(Saved entries)
== == ==

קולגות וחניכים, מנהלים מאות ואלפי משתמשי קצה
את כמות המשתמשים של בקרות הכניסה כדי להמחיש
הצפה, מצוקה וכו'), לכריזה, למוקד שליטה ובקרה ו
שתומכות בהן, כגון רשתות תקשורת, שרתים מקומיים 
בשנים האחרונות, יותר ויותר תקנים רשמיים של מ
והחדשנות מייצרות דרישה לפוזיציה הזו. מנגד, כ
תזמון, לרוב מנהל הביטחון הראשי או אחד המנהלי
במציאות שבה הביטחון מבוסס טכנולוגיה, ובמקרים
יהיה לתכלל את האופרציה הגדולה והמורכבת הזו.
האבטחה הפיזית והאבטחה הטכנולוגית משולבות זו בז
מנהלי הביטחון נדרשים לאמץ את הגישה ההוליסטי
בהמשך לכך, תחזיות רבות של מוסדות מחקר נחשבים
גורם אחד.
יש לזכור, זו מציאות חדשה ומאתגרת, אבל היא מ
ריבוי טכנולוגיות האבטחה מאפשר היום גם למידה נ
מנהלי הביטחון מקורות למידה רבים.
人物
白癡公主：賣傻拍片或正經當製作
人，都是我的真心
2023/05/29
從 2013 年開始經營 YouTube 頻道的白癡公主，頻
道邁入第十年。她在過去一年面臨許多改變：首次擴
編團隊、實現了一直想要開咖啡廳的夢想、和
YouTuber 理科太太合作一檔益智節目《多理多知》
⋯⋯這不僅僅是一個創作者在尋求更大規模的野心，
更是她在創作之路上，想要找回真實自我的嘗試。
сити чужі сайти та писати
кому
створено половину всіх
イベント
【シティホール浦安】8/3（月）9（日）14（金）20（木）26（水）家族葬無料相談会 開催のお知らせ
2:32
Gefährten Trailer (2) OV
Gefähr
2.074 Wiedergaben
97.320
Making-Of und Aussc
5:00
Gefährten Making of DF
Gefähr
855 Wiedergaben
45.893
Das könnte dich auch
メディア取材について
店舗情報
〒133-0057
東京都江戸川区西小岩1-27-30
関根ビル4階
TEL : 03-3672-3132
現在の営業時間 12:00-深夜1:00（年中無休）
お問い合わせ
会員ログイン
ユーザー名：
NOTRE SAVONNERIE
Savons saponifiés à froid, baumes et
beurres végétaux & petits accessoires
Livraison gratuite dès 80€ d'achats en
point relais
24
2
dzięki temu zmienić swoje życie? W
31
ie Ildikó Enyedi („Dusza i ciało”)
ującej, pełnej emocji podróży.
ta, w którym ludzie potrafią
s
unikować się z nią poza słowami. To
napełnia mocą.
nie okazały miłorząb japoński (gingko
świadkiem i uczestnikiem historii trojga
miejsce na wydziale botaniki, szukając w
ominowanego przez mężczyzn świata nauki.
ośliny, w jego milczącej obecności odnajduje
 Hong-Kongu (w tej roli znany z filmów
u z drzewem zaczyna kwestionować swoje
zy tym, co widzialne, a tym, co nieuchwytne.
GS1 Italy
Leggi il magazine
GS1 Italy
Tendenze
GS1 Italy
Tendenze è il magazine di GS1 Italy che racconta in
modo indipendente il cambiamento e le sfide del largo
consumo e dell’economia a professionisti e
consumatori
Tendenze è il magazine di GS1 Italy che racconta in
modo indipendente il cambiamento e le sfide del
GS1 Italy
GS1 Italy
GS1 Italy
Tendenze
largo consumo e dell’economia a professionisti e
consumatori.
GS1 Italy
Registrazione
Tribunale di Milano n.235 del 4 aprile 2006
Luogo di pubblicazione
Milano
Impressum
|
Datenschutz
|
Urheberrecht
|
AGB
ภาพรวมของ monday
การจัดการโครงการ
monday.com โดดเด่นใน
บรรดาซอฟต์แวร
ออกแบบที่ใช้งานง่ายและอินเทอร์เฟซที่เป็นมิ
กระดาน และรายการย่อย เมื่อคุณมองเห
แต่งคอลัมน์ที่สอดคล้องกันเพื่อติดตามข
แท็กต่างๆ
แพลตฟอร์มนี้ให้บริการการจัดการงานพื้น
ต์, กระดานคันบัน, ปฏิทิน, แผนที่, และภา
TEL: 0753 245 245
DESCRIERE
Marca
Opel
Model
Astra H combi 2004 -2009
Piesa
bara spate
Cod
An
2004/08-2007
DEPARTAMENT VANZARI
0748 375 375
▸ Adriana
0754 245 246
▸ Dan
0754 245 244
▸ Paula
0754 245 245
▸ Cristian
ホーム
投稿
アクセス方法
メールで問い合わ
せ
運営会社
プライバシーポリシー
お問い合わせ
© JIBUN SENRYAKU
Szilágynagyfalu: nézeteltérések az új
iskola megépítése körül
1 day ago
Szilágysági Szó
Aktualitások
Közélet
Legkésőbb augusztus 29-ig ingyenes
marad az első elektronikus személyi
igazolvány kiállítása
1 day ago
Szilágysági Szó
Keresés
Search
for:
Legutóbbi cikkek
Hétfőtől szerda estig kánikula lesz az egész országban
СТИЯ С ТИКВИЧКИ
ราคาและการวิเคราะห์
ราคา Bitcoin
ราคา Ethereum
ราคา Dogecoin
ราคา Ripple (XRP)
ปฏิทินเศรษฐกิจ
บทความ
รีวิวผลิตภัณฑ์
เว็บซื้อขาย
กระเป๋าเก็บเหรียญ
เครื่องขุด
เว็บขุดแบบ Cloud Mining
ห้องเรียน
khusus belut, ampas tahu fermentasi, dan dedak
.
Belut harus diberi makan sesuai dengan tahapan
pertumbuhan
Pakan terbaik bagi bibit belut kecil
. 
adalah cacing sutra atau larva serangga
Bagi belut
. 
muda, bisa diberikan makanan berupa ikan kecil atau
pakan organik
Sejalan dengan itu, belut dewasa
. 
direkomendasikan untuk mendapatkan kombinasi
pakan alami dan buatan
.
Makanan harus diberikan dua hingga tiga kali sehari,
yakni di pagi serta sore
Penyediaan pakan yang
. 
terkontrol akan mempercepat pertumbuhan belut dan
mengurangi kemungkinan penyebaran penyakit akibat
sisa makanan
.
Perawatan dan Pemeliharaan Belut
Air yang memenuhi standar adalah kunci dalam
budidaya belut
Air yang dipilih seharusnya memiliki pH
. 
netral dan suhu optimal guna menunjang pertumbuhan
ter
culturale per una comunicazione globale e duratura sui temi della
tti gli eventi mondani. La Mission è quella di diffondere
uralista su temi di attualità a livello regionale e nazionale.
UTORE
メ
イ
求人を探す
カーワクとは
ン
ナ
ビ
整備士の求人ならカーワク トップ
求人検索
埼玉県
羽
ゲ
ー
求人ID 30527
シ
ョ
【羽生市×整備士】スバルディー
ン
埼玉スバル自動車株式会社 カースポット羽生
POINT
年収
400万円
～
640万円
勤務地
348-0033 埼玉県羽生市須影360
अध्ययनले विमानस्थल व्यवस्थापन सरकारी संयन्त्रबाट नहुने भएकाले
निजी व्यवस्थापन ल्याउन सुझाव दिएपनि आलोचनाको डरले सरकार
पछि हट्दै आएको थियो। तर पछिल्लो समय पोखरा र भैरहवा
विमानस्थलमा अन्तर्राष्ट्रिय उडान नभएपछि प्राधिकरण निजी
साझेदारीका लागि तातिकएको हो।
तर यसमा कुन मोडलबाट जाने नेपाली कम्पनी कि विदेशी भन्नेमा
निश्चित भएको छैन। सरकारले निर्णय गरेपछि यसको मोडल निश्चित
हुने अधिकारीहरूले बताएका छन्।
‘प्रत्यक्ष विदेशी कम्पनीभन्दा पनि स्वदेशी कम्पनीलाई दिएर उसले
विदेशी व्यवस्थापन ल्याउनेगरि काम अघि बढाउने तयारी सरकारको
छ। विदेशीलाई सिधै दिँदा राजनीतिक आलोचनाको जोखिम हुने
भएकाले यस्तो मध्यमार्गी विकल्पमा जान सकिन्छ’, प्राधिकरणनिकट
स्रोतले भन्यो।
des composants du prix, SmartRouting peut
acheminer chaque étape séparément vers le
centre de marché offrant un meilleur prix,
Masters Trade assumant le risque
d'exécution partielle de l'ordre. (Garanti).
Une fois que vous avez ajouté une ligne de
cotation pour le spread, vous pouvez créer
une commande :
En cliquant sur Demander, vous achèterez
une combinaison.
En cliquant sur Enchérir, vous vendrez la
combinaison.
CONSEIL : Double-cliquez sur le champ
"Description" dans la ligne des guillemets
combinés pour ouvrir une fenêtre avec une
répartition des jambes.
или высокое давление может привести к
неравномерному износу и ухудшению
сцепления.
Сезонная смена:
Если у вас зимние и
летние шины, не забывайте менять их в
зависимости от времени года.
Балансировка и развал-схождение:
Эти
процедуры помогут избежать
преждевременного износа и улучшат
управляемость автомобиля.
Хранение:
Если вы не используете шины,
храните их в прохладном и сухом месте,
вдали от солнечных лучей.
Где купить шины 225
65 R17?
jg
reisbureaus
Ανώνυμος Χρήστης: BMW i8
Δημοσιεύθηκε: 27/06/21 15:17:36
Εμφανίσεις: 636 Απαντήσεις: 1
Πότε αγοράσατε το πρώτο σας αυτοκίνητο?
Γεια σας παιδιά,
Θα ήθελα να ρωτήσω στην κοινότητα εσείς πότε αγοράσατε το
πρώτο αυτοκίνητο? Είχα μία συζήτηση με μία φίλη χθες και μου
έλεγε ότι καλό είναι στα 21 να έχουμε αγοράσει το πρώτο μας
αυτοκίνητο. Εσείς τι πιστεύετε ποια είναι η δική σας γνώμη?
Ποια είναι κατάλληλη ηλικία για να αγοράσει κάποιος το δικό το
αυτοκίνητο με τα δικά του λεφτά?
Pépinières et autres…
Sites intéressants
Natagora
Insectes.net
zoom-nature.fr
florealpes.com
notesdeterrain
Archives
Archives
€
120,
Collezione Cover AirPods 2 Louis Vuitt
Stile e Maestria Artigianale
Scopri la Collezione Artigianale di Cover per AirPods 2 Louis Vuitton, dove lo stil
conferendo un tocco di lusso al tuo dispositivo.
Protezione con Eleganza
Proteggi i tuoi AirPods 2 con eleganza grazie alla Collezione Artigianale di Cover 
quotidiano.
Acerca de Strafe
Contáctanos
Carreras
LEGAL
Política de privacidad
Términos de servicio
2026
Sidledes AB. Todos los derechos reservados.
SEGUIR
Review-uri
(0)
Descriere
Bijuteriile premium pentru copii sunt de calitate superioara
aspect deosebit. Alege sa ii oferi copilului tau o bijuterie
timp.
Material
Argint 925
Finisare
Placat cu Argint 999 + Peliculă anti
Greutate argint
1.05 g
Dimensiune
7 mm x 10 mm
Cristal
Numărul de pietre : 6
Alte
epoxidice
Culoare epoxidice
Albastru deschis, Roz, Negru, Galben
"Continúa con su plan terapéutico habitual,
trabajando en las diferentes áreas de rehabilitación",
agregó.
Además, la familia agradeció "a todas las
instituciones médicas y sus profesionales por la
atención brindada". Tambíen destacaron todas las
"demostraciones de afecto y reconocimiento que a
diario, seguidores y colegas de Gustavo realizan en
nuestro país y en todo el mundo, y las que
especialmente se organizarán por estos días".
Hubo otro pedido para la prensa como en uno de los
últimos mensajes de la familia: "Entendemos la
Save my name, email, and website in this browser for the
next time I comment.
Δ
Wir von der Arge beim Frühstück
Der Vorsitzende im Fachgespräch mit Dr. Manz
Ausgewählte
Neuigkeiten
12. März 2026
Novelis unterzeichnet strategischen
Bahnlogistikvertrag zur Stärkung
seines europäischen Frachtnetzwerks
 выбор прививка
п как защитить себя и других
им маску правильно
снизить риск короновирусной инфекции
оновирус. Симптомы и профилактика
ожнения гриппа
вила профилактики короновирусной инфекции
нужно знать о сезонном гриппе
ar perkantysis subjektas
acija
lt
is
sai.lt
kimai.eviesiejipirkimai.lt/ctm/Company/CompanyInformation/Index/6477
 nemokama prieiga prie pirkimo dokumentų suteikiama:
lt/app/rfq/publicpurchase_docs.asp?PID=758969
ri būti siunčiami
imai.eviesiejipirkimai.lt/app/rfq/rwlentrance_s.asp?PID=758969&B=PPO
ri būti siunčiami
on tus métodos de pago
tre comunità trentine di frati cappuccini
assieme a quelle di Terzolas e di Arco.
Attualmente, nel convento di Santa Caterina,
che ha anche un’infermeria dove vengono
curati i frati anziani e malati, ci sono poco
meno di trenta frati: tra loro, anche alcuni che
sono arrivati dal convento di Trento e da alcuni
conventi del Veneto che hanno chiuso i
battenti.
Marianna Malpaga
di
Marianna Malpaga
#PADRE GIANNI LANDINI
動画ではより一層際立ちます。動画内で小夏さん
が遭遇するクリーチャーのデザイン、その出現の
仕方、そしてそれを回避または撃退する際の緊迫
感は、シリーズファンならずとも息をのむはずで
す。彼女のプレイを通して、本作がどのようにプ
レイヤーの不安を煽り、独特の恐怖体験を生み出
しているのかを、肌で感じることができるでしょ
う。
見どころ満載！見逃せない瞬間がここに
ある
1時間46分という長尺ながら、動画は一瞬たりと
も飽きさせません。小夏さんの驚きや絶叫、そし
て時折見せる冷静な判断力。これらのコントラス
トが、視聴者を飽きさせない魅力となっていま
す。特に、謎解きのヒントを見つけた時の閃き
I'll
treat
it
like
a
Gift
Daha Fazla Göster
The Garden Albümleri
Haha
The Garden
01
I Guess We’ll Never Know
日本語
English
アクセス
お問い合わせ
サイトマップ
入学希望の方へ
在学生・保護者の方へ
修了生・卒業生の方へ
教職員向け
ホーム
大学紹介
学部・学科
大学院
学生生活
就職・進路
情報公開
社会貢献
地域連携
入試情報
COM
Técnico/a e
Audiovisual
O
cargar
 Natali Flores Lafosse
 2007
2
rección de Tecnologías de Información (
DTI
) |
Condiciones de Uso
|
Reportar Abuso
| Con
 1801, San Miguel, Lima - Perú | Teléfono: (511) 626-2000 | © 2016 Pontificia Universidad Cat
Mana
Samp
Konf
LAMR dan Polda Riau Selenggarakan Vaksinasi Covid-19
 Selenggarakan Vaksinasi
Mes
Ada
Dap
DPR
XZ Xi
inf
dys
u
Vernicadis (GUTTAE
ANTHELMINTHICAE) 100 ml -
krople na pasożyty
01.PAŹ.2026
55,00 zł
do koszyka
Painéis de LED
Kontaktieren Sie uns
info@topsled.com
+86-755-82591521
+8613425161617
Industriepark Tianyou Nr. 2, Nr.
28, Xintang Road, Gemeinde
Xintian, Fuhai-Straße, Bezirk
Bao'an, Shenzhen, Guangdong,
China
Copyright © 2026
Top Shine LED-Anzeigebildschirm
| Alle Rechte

== == ==

» EXERCISE AIM: From the line holding "оновирус. Симптомы и профилактика" to the line holding "#PADRE GIANNI LANDINI", inclusive, restate each line above exactly as written.

» ANSWER TO THIS TASK:
оновирус. Симптомы и профилактика
ожнения гриппа
вила профилактики короновирусной инфекции
нужно знать о сезонном гриппе
ar perkantysis subjektas
acija
lt
is
sai.lt
kimai.eviesiejipirkimai.lt/ctm/Company/CompanyInformation/Index/6477
 nemokama prieiga prie pirkimo dokumentų suteikiama:
lt/app/rfq/publicpurchase_docs.asp?PID=758969
ri būti siunčiami
imai.eviesiejipirkimai.lt/app/rfq/rwlentrance_s.asp?PID=758969&B=PPO
ri būti siunčiami
on tus métodos de pago
tre comunità trentine di frati cappuccini
assieme a quelle di Terzolas e di Arco.
Attualmente, nel convento di Santa Caterina,
che ha anche un’infermeria dove vengono
curati i frati anziani e malati, ci sono poco
meno di trenta frati: tra loro, anche alcuni che
sono arrivati dal convento di Trento e da alcuni
conventi del Veneto che hanno chiuso i
battenti.
Marianna Malpaga
di
Marianna Malpaga
#PADRE GIANNI LANDINI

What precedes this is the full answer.